The National Museum of Mongolia is one of the national museums of Mongolia located in Ulaanbaatar. The National Museum of Mongolia is a cultural, scientific, and educational organization, which is responsible for the collection, conservation and interpretation of the objects under its curation.
The first museum in Mongolia, which was called the Mongolian National Museum (now the Mongolian Natural History Museum), was established in 1924 and became the basis for other museums, including the National Museum of Mongolian History. Russian scholars, such as Pyotr Kozlov, V. I. Lisovskii, A. D. Simukov, and the American researcher Roy Chapman Andrews contributed to the museum’s early collections and exhibits.
The modern National Museum of Mongolian History was established after the merger of the historical, archaeological and ethnographical departments of the State Central Museum and the Museum of the Revolution in 1991. It is now located in a facility built for the Museum of the Revolution, which was founded in 1971. The National Museum of Mongolia is currently recognized as one of the leading museums in Mongolia. The significant responsibility for preserving Mongolian cultural heritage therefore lies with the museum. It is also responsible for developing museological guidelines for museums in the nation.
Exhibitions cover prehistory, pre-Mongol Empire history, Mongol Empire, Mongolia during Qing rule, ethnography and traditional life, and twentieth-century history. The ethnographic collection has significant displays of the traditional dress of various Mongolian ethnic groups and of snuff bottles. Most exhibits have labels in both Mongolian and English. The museum publishes one or more issues of its in-house journal each year, with articles in Mongolian and foreign languages, including Russian and English.
Mongolia’s first museum was opened to the public in 1924. The collections started at that time were for a national museum, whose building no longer exists. In the socialist period, all collections of historical, ethnographical, natural history and paleontological were housed in the building of the State Central Museum, which was built in 1956. Between the late 1980s and early 1990s, Mongolia began to transform toward democratic policies and an open-market economy and as a result of those changes, the management of museums was redeveloped and some earlier museums were reopened. In 1991, the National Museum of Mongolian History was established by merging the collections of two museums: the State Central Museum and Museum of Revolution. In 2008, the National Museum of Mongolian History was elevated in status to a national museum hence our current name. The present building of the National Museum of Mongolia was built in 1971, when it was constructed as the Museum of Revolution.
A significant responsibility for preserving Mongolian cultural heritage lies with NMM. On display are historical, ethnographical and cultural objects ranging from Mongolia’s ancient past, dating back to around 800 000 years ago, to the end of the 20th century, allowing the public cultural and educational opportunities to experience first-hand how Mongolians lived in historical times. The museum storage facility additionally holds over 50 000 historical and ethnographical objects.

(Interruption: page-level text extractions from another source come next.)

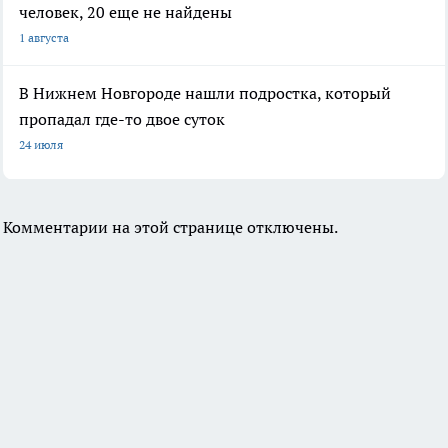
человек, 20 еще не найдены
1 августа
В Нижнем Новгороде нашли подростка, который
пропадал где-то двое суток
24 июля
Комментарии на этой странице отключены.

The historical collection is subdivided into 3 areas: archaeological; medieval history of Mongolia; and modern historical objects and photography, recordings, and documents. The ethnographical collection is subdivided into jewellery and accessories; costumes; musical instruments; kitchen tools; Mongolian ger and furnishings; animal husbandry equipment; and religious items relating to Shamanism and Buddhism.
In its role as a research institute NMM reaches out to the academic community and welcomes their research contributions to our current knowledge of Mongolian culture. NMM has implemented several different projects related to scientific research projects in cooperation with domestic and foreign museums, universities, and institutions. NMM cooperates with the National Museum of Korea, the National Museum of Natural History of the Smithsonian Institute, the University of Pennsylvania’s Museum of Archaeology and Anthropology and the East Tennessee University. NMM is member of the International Council of Museums and the Association of Asian National Museums.
NMM has 80 employees and is supported through admission fees and government funding from the Ministry of Education, Culture and Science. The Museum of Statehood History housed across the road in Parliament House is also under jurisdiction the of NMM. Additionally, as the leading museum of Mongolia, NMM is responsible for providing methodological training and theoretical guidance to all other government-owned museums.